Record excerpts.
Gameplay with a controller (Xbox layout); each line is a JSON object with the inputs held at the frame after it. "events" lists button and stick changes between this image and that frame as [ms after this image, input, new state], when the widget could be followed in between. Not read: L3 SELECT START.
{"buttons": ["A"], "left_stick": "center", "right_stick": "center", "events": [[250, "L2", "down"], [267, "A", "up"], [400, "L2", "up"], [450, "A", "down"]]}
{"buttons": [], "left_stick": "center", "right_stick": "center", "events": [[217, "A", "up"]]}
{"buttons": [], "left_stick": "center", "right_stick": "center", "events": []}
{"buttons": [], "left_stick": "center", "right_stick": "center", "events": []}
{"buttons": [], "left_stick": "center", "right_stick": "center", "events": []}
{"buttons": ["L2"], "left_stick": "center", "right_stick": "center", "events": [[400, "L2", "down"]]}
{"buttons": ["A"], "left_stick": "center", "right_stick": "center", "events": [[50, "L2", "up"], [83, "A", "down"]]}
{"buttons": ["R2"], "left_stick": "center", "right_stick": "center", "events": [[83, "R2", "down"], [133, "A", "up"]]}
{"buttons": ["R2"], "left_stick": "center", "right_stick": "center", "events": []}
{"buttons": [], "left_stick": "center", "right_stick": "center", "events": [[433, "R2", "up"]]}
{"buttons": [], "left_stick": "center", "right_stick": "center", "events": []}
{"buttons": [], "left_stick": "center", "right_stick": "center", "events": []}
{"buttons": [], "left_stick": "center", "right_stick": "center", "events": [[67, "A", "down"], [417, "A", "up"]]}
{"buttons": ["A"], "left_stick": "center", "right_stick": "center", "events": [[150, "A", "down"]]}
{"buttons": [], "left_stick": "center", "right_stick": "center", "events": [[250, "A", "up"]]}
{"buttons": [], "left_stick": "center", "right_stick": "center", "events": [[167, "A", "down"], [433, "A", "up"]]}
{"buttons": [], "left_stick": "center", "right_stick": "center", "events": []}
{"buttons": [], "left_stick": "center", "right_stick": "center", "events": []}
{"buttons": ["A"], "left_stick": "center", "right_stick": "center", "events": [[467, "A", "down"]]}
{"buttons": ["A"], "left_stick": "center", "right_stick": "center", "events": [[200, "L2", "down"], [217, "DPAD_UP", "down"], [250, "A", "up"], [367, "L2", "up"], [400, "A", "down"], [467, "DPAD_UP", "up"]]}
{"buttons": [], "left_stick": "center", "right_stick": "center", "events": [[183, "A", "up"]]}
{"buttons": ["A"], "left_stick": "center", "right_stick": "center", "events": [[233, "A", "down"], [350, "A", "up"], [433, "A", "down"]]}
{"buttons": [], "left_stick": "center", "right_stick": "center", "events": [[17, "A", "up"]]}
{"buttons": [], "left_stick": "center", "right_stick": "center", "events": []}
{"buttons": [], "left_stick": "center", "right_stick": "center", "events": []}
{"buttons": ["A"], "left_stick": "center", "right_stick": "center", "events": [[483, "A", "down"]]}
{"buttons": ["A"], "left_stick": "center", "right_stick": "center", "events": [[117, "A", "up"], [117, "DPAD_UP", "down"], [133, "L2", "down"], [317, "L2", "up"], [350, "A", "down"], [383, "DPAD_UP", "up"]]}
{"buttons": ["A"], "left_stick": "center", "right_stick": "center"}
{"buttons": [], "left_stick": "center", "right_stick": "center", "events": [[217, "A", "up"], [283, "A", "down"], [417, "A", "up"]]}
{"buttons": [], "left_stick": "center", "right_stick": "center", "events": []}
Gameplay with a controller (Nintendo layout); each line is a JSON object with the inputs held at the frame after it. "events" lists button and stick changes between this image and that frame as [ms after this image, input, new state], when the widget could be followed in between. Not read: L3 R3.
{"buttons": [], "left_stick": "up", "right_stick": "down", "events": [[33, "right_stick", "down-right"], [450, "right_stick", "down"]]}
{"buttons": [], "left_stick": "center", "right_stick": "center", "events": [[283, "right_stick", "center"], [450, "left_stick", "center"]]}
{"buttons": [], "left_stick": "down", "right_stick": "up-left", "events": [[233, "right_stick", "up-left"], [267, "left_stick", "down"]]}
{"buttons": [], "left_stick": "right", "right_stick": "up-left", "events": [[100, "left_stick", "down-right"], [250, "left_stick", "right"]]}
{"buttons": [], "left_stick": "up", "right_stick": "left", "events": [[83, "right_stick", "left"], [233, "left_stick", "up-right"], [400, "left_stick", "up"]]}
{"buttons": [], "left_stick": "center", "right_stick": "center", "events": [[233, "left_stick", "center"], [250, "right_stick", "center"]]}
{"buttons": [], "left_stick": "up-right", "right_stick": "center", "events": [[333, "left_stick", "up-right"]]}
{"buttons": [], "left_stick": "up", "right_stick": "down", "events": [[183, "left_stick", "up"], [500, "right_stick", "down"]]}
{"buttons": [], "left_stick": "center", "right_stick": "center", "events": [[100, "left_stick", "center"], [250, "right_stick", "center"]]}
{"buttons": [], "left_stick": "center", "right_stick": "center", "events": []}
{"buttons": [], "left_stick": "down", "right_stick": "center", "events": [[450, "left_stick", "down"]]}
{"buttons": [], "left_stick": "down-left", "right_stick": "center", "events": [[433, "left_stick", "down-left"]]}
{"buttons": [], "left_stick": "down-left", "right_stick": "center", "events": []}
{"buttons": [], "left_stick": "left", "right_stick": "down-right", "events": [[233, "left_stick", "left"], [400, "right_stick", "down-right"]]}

Activity. Would you return all lines from the preceding listing that contain the word "held"?

Result of the task.
Gameplay with a controller (Xbox layout); each line is a JSON object with the inputs held at the frame after it. "events" lists button and stick changes between this image and that frame as [ms after this image, input, new state], when the widget could be followed in between. Not read: L3 SELECT START.
Gameplay with a controller (Nintendo layout); each line is a JSON object with the inputs held at the frame after it. "events" lists button and stick changes between this image and that frame as [ms after this image, input, new state], when the widget could be followed in between. Not read: L3 R3.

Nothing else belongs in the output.